Rough night, and the bicycle ride didn’t happen. Sweet to have been missed by two of our favorite Twitter friends, @Rodney_o and @ajfortin, who got to ride together. I tweeted that I’d try to join them the next day, but it wouldn’t happen. Monday I went to see the doctor and she drew up a battery of tests. By this point, I hadn’t eaten but a Popsicle and some broth and was extremely miserable. I know. You’re astonished. I am known for my amazing appetite (and resultant abundant curvage), yet, I couldn’t get myself to eat.

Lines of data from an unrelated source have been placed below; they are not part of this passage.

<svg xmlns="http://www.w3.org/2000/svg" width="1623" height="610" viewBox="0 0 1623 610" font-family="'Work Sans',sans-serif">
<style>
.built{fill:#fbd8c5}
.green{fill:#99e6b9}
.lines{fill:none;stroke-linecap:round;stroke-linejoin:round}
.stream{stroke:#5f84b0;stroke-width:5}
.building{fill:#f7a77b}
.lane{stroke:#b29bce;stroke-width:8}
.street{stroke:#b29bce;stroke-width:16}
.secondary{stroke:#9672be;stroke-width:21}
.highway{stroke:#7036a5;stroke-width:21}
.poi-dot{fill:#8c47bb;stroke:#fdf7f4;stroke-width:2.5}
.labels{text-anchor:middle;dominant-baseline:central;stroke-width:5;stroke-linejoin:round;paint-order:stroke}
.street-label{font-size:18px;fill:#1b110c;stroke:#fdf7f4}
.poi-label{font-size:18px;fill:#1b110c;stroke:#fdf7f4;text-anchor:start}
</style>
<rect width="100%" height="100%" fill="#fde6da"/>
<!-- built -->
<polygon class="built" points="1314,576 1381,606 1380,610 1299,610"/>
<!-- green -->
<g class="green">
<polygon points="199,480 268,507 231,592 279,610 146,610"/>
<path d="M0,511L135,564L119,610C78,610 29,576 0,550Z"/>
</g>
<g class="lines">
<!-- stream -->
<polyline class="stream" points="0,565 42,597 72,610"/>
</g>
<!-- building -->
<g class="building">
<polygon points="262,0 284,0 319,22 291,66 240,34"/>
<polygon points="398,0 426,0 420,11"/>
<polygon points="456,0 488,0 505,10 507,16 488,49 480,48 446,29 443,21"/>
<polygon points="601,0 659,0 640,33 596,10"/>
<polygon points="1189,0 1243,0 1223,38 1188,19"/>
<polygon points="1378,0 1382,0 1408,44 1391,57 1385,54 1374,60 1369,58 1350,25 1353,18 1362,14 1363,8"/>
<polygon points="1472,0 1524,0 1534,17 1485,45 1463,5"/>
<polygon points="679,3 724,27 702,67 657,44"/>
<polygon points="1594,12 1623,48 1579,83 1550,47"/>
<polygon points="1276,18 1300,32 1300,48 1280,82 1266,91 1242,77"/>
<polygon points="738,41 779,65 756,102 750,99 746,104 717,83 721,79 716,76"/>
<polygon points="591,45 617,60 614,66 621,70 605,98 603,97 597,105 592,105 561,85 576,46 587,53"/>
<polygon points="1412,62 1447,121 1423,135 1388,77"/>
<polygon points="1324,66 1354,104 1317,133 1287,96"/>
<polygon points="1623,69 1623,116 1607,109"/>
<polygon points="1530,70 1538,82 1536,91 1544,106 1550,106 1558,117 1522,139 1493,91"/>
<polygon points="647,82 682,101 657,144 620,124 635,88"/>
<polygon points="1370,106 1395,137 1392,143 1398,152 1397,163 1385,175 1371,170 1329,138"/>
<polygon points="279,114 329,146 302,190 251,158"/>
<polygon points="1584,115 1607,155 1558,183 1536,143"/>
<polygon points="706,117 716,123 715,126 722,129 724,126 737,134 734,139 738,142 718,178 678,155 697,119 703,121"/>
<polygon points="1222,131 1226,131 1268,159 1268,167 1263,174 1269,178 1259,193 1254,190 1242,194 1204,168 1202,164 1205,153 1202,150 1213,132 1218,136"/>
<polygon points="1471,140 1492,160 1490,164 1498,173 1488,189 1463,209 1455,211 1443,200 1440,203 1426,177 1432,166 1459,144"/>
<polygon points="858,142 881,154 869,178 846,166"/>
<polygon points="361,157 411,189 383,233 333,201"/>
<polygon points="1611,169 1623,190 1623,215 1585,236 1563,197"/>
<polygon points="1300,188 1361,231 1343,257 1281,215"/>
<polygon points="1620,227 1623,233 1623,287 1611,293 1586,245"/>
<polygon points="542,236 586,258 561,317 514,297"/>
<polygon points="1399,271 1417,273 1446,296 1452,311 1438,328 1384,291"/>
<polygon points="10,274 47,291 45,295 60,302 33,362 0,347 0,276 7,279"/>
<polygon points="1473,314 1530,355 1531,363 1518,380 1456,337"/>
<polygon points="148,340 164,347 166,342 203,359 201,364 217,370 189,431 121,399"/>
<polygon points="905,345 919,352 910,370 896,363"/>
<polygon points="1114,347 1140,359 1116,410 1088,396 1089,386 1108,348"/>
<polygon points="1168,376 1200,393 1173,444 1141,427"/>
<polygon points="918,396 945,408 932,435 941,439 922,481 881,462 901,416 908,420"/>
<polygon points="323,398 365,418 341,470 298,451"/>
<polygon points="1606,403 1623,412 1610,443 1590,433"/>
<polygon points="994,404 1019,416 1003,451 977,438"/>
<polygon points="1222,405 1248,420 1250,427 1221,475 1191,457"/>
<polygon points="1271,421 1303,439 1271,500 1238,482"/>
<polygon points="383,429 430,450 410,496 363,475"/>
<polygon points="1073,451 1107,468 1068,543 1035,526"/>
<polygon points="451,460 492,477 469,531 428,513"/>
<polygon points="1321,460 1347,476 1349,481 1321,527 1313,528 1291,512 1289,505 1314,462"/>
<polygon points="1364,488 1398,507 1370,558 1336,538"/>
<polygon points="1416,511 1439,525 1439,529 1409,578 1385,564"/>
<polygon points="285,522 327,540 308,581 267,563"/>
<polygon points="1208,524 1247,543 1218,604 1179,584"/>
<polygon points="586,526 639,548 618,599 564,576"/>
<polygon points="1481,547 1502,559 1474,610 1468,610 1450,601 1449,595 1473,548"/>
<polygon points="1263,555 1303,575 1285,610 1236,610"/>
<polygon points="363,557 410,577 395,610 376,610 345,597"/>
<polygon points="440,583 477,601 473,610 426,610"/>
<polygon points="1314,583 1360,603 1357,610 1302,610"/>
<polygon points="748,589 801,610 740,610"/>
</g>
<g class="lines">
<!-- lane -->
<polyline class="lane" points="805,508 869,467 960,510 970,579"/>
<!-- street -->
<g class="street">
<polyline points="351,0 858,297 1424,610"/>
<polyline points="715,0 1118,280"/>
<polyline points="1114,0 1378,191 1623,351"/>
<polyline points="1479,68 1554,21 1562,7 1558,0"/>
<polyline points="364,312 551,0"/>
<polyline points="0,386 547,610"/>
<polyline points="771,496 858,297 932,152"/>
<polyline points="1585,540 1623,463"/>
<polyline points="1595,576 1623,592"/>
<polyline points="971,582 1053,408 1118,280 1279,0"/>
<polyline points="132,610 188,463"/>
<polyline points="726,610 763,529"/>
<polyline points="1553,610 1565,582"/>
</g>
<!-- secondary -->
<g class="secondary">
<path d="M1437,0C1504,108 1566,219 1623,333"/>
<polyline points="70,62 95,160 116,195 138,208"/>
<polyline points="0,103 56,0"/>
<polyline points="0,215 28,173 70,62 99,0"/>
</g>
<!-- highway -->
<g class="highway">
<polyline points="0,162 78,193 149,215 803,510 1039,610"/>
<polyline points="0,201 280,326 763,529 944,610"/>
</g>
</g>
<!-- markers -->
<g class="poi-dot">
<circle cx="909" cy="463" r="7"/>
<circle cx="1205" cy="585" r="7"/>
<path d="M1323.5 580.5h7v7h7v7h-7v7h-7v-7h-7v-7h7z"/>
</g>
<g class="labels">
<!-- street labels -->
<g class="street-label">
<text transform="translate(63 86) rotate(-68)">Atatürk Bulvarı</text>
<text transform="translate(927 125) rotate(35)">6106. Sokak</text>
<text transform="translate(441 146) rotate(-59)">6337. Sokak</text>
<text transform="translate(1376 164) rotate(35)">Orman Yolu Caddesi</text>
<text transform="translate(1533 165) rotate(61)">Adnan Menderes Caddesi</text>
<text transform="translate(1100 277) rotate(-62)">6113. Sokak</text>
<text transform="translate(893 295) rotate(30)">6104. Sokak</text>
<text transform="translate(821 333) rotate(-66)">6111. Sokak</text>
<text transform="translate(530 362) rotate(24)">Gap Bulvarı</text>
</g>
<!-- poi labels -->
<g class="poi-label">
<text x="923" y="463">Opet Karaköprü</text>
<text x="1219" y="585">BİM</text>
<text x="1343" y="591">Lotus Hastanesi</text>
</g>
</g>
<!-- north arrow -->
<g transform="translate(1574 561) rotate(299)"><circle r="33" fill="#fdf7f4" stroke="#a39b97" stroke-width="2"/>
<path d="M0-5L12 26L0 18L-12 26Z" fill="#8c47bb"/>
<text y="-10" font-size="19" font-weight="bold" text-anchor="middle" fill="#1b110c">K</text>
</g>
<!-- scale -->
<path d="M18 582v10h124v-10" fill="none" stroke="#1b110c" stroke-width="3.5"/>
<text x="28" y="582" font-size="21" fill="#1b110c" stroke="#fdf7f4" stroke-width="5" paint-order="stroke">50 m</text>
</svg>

Now I know. Yesterday I decided to eat something. Weakly I put together an awesome curry chicken salad on Pugliese bread and melted Swiss cheese on top. Later at dinner I remembered how amazing my leftover Bolognese was over some whole-grain rotini. And I felt better! I had seltzer and some Cytomax, and my belly wasn’t involuntarily dancing anymore!
Today the doctor told me that if I can’t manage to stay hydrated then she’ll admit me and hook me up to an IV. I cringed. Or she said I could sip my way to health and head back to work tomorrow. Yay!
I’m always telling my friends to hydrate, but no one ever tells me. Wine o’clock doesn’t count. If you see me without a beverage, feel free to ask me if I’ve had a drink lately. And if I’m on my bike without a bottle, give me hell. It’s the only way I’ll know that you really love me.